Meski begitu, Kepala Badan Nasional Penanggulangan Terorisme (BNPT) Suhardi Alius mengakui proses deradikalisasi kepada warga yang terpapar ideologi radikal tidaklah mudah. 

"Dalam program deradikalisasi secara keseluruhan, kita sangat tergantung bantuan dari semua kementerian karena BNPT tak bisa sendirian. Bayangkan betapa susahnya, tingkat kesulitannya untuk mereduksi dan menghilangkan traumatis itu," kata Suhardi di Kantor BNPT, Jalan Medan Merdeka Selatan, Jakarta Pusat, Jumat, 7 Februari. 

Sejak program dimulai pada 2014, BNPT telah melakukan deradikalisasi pada 700 mantan teroris. Program ini sifatnya sukarela. Orang yang pernah terpapar radikalisme ini bisa mendapat deradikalisasi di dalam lembaga pemasyarakatan (lapas). Jika tak mau, mereka bisa pulang dengan mendapat pemantauan dari BNPT. 

Kendala yang selama dihadapi BNPT, lanjut Suhardi, tidak semua mereka yang ada di dalam lapas ini juga mau deradikalisasi. 

"Bahkan, sampai mereka keluar dari penjara, ada yang tidak dapat program deradikalisasi.
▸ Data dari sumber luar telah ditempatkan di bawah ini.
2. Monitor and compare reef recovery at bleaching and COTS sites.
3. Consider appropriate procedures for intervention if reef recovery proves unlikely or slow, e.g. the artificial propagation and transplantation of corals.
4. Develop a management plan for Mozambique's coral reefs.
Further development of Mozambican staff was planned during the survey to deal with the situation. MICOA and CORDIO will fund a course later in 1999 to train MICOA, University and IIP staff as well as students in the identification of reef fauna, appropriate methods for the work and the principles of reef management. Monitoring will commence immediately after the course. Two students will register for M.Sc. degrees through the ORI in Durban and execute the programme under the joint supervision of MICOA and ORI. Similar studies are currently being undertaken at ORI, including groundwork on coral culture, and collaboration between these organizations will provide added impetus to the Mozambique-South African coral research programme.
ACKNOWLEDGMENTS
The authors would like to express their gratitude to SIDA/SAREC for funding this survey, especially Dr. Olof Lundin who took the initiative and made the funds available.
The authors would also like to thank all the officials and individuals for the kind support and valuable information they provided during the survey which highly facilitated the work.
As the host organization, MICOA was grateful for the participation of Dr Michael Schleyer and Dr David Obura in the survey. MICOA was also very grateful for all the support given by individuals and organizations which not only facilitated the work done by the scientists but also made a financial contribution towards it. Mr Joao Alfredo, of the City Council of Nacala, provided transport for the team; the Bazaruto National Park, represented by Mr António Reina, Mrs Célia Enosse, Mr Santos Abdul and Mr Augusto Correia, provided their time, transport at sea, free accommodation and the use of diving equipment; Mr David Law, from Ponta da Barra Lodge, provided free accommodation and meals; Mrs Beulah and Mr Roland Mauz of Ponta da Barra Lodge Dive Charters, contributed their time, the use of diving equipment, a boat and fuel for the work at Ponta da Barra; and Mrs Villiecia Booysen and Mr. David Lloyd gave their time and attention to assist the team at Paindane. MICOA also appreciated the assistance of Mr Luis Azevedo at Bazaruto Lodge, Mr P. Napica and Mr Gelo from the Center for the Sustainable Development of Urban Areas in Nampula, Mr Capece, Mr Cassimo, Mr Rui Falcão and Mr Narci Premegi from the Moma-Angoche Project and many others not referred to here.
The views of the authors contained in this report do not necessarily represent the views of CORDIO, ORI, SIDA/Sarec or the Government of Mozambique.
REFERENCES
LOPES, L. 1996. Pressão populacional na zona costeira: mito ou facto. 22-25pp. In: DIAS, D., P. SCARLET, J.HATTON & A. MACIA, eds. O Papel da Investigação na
Orang-orang yang seperti ini berpotensi melakukan perbuatan radikalisasi itu kembali," ujar dia. 

Sementara, kendala lain datang dari penolakan beberapa pemerintah daerah pada 107 lapas se-Indonesia yang menempatkan mantan teroris.

"Kadang-kadang, pemda setempat minta 'Pak, jangan ditaruh di sini'. Lah, saya bingung kalau tidak di sana, mau ditaruh di mana? Lapas kita terbatas dan tingkat kesulitan tinggi," katanya. 

Belum lagi, proses pemulihan ideologi para eks teroris tersebut juga tidak mudah. Suhardi mencontohkan, pada  tahun 2017, ada satu keluarga tiga generasi yang menjadi eks teroris. Sudah pasti, paham radikal dalam keluarga tersebut sudah mengakar. 

"Bayangkan, di (lapas) Bambu Apus, ada 3 generasi dari  kakek, nenek, bapak, ibu, sampai cucunya berangkat ke sana (Suriah). Perubahan mindset mereka sudah betul-betul luar biasa," jelas Suhardi. 

"Oleh karenanya, kami juga bergangtung sama yang lain, seperti Muhammadiyah, NU,  ormas lain, termasuk psikolog. Eggak bisa kami tanpa bantuan masyarakat pada umumnya, termasuk mereka yang akan kami deradikalisasi," tambahnya.